Learning on the job — at McDonald’s

Christy Tucker has a sidebar link on her blog to this post by George Siemens at elearnspace. Some corporations in the U.K. can now grant the equivalent of high-school qualifications.

Siemens likes the idea — “real world training and practical hands-on activities” — but wonders, as I do, about what could be lost.

Here’s the Globe and Mail article that Siemens is talking about.

I’m really intrigued by this. As the article says, McDonald’s is “introducing a ‘basic shift manager’ course, designed to train staff in skills needed to run a McDonald’s outlet, from marketing to human resources and customer service skills.”

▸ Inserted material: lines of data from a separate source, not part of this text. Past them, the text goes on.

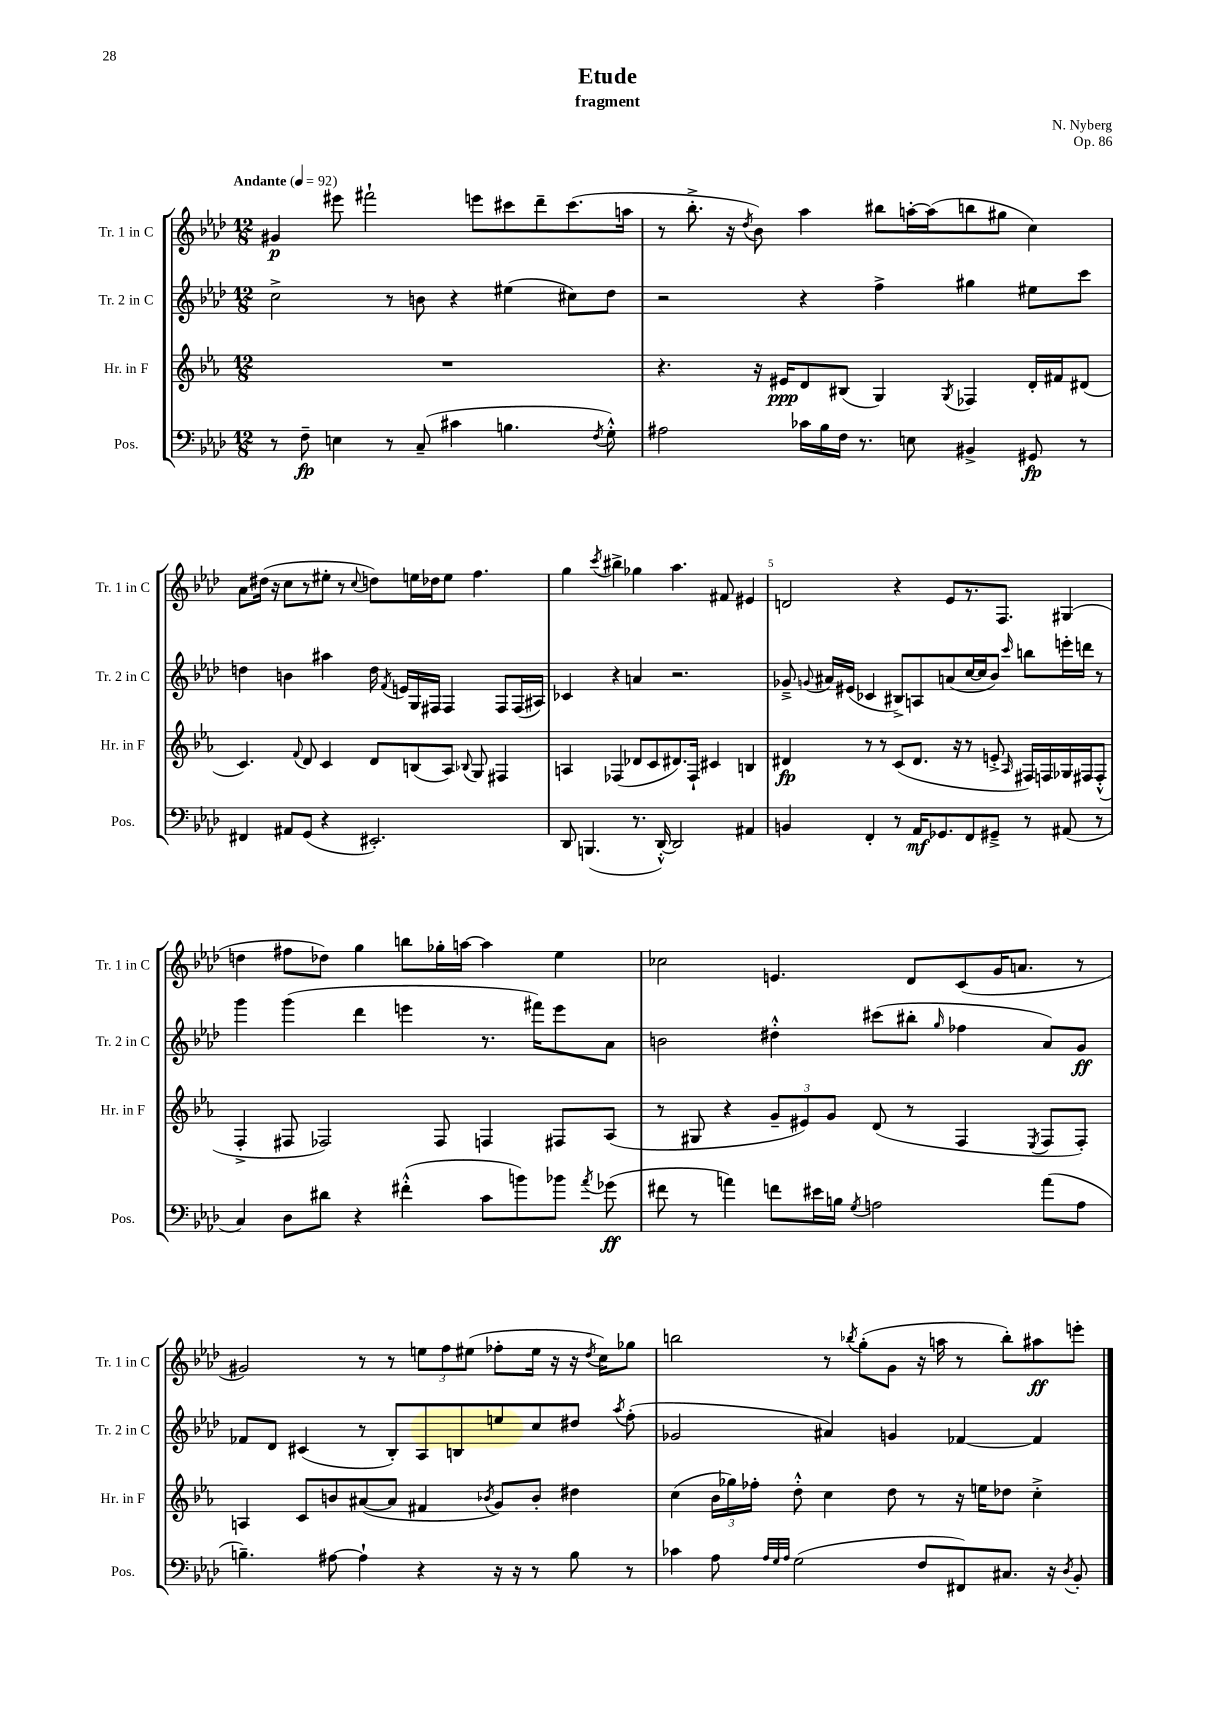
\header { title = "Etude" composer = "N. Nyberg" subtitle = "fragment" opus = "Op. 86" }
<<
\new StaffGroup <<
\new Staff = "s0" \with { instrumentName = "Tr. 1 in C" shortInstrumentName = "Tr. 1 in C" } {
    \clef treble \key aes \major \numericTimeSignature \time 12/8 \tempo "Andante" 4 = 92
    \autoBeamOff gis'4\p eis'''8 fis'''2-! e'''8[ cis'''8 des'''8-- cis'''8.( a''16] |
    r8 bes''8.-.-> r16 \acciaccatura { des''8 } bes'8) aes''4 bis''8[ a''16~-. a''16( b''8 gis''8] c''4) |
    aes'8[ dis''16]( r16 c''8[ r8 eis''8]-. r8 \appoggiatura { c''8 } d''8[) e''16 des''16 e''8] f''4. |
    g''4 \acciaccatura { c'''8 } bis''4-> ges''4 aes''4. fis'8 eis'4 |
    d'2 r4 ees'8[ r8. f8.] gis4( |
    d''4 fis''8[ des''8]) g''4 b''8[ ges''16-. a''16]~ a''4 ees''4 |
    ces''2 e'4. des'8[ c'8( g'16 a'8.] r8 |
    gis'2) r8 r8 \tuplet 3/2 { e''8[ f''8 eis''8]( } fes''8[-. eis''16] r16 r16 \acciaccatura { des''8 } c''16[) ges''8] |
    b''2 r8 \acciaccatura { bes''8 } g''8[-.( g'8] r16 a''16 r8 bes''8[-.) ais''8\ff e'''8]-. \bar "|." |
}
\new Staff = "s1" \with { instrumentName = "Tr. 2 in C" shortInstrumentName = "Tr. 2 in C" } {
    \clef treble \key aes \major \numericTimeSignature \time 12/8
    \autoBeamOff c''2-> r8 b'8 r4 eis''4( cis''8[) des''8] |
    r2 r4 f''4-> gis''4 eis''8[ c'''8] |
    d''4 b'4 ais''4 d''16 \acciaccatura { f'8 } e'16[ g16 fis16] fis4 fis8[ fis16( ais16]) |
    ces'4 r4 a'4 r2. |
    ges'8---> \appoggiatura { g'8 } ais'16[ eis'16]( ces'4 bis8[->) a8 a'8( c''16~ c''16 bes'8]) \grace { c'''16 } b''8[ e'''16-. d'''16] r8 |
    g'''4 g'''4( des'''4 e'''4 r8. fis'''16[) e'''8 aes'8] |
    b'2 dis''4-.-^ cis'''8[( bis''8]-. \grace { g''16 } fes''4 aes'8[) g'8]\ff |
    fes'8[ des'8] cis'4( r8 bes8[-.) aes8 b8 e''8 c''8 dis''8] \acciaccatura { aes''8 } f''8-.( |
    ges'2 ais'4) g'4 fes'4~ fes'4 \bar "|." |
}
\new Staff = "s2" \with { instrumentName = "Hr. in F" shortInstrumentName = "Hr. in F" } {
    \clef treble \key ees \major \numericTimeSignature \time 12/8
    \autoBeamOff R1. |
    r4. r16 eis'16[\ppp d'8 bis8]( g4) \acciaccatura { g8 } fes4 d'16[-. fis'16 dis'8]( |
    c'4.) \appoggiatura { f'8 } d'8 c'4 d'8[ b8( aes8]) \appoggiatura { bes8 } g8 fis4 |
    a4 fes4( des'8[ c'8 dis'8.) fes16]-! cis'4 b4 |
    dis'4\fp r8 r8 c'8[( dis'8.] r16 r8 e'8-.-> \grace { aes16 } fis16[) f16 ges16 fis16 fis8]-.-^( |
    f4-.-> fis8 fes2) fes8 f4 fis8[ aes8]( |
    r8 gis8 r4 \tuplet 3/2 { g'8[-- eis'8) g'8] } d'8( r8 f4 \acciaccatura { ees8 } f8[ f8]-.) |
    a4 c'8[ b'8 ais'8~( ais'8] fis'4 \acciaccatura { bes'8 } g'8[) bes'8]-. dis''4 |
    c''4( \tuplet 3/2 { bes'16[ ges''16) fes''16]-. } d''8-.-^ c''4 d''8 r8 r16 e''16[ des''8] c''4-.-> \bar "|." |
}
\new Staff = "s3" \with { instrumentName = "Pos." shortInstrumentName = "Pos." } {
    \clef bass \key aes \major \numericTimeSignature \time 12/8
    \autoBeamOff r8 f8--\fp e4 r8 c8--( cis'4 b4. \acciaccatura { f8 } g8-.-^) |
    ais2 ces'16[ bes16 f16] r8. e8 bis,4-> gis,8\fp r8 |
    fis,4 ais,8[ g,8]( r4 eis,2.-.) |
    des,8 b,,4.( r8. des,16~-.-^) des,2 ais,4 |
    b,4 f,4-. r8 aes,16[\mf ges,8. f,8 gis,8]---> r8 ais,8( r8 |
    c4) des8[ dis'8] r4 fis'4-.-^( c'8[ b'8) bes'8] \acciaccatura { aes'8 } ges'8\ff( |
    fis'8 r8 a'4) f'8[ eis'16 b16] \acciaccatura { g8 } a2 a'8[( a8] |
    b4.--) ais8~ ais4-! r4 r16 r16 r8 b8 r8 |
    ces'4 aes8 \grace { aes32[ g32 aes32] } g2( f8[ fis,8) cis8.] r16 \acciaccatura { des8 } bes,8-. \bar "|." |
}
>>
>>
\layout { \context { \Score \override BarNumber.break-visibility = ##(#f #t #t) barNumberVisibility = #(every-nth-bar-number-visible 5) } }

So Shannon can work at McDonald’s, cope with the challenges of a shift manager, and presumably learn on the job ways to improve her abilities.

Read the comments that follow the Globe and Mail article. An astonishing range (and intensity) of reaction. (I agree with one comment: McDonald’s as a participant, rather than, say, Target, makes the idea a richer target for mockery.)

2 thoughts on “Learning on the job — at McDonald’s

  1. Years ago, I had a part-time job as a teacher in a program for adults who were returning for a “regular” diploma (not a GED). My students were in their mid to late 20s. All had disliked high school and had gone to work. Now they wanted the credential that in some cases blocked advancement, or wanted to correct some deficits (like atrocious spelling, a hard thing to fix at 27).

    I thought at the time it would have been good to have some midpoint between straight through 16 years of school and the rough road most of them had traveled. What that is, I have no idea.

    I’m not crazy about the idea of McDonald’s granting diplomas (by whatever name), though if it were, say, associate’s degrees, I think I’d feel less leery. So maybe I’m worried (or fretting) about a younger, possibly more vulnerable group.